#1751 closed defect (fixed)

nginx memory leak in ngx_event_openssl.c with patch

Reported by: Nikolay Morozov Owned by: Nikolay Morozov <n.morozov@…>
Priority: major Milestone:
Component: nginx-core Version: 1.14.x
Keywords: Cc:
uname -a: Linux nmorozov 4.15.0-46-generic #49-Ubuntu SMP Wed Feb 6 09:33:07 UTC 2019
nginx -V: nginx version: nginx/1.14.2

Description

on some error cases X509 certificate is leaking. I have attached the patch to correct this

Attachments (1)

nginx_leak_for_upstream.diff (575 bytes ) - added by Nikolay Morozov 17 months ago.

Download all attachments as: .zip

Change History (8)

by Nikolay Morozov, 17 months ago

comment:1 by Sergey Kandaurov, 17 months ago

The patch looks good.
Please take a look at http://nginx.org/en/docs/contributing_changes.html.
It'd be best if you could use Mercurial to submit patches.

comment:2 by Maxim Dounin, 17 months ago

Could you please clarify - are you seeing these leaks in practice, or you've found this by reading the code? It looks like these errors shouldn't happen in practice, as both X509_get_issuer_name() and X509_get_subject_name() will always return valid pointers.
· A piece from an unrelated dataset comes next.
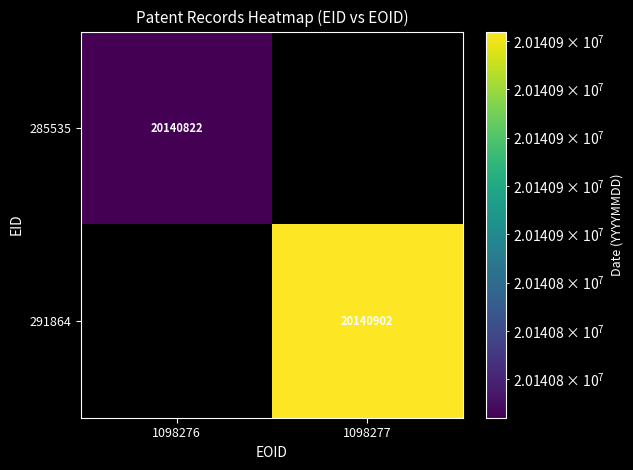

The value of 291864 at 1098277 is 13325424. True or false?

False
comment:3 by Nikolay Morozov, 17 months ago

In searching the memory leaks in production. There is a patched nginx with many external modules. I just found them analyzing code.

comment:4 by Nikolay Morozov, 17 months ago

Both X509_get_issuer_name() and X509_get_subject_name() will always return valid pointers only if client certificate is ok, but there can be a defective certificate.
I wiil use mercurial to submit changes

comment:5 by Maxim Dounin, 17 months ago

Both X509_get_issuer_name() and X509_get_subject_name() will always return valid pointers only if client certificate is ok, but there can be a defective certificate.

Sure, but these fields are mandatory, and handshake is expected to fail if such a defective certificate is provided by the client. As such, I suspect the issue is purely theoretical, and cannot lead to real memory leaks. (It needs to be fixed anyway, of course, but the question is about possible impact.)

comment:6 by Nikolay Morozov, 17 months ago

ok, I have alreday submited the chanes to ngix-devel maillist with hg email

comment:7 by Nikolay Morozov <n.morozov@…>, 17 months ago

Owner: set to Nikolay Morozov <n.morozov@…>
Resolution: fixed
Status: newclosed

In 7484:65074e13f171/nginx:

SSL: missing free calls in $ssl_client_s_dn and $ssl_client_i_dn.

If X509_get_issuer_name() or X509_get_subject_name() returned NULL,
this could lead to a certificate reference leak. It cannot happen
in practice though, since each function returns an internal pointer
to a mandatory subfield of the certificate successfully decoded by
d2i_X509() during certificate message processing (closes #1751).

Note: See TracTickets for help on using tickets.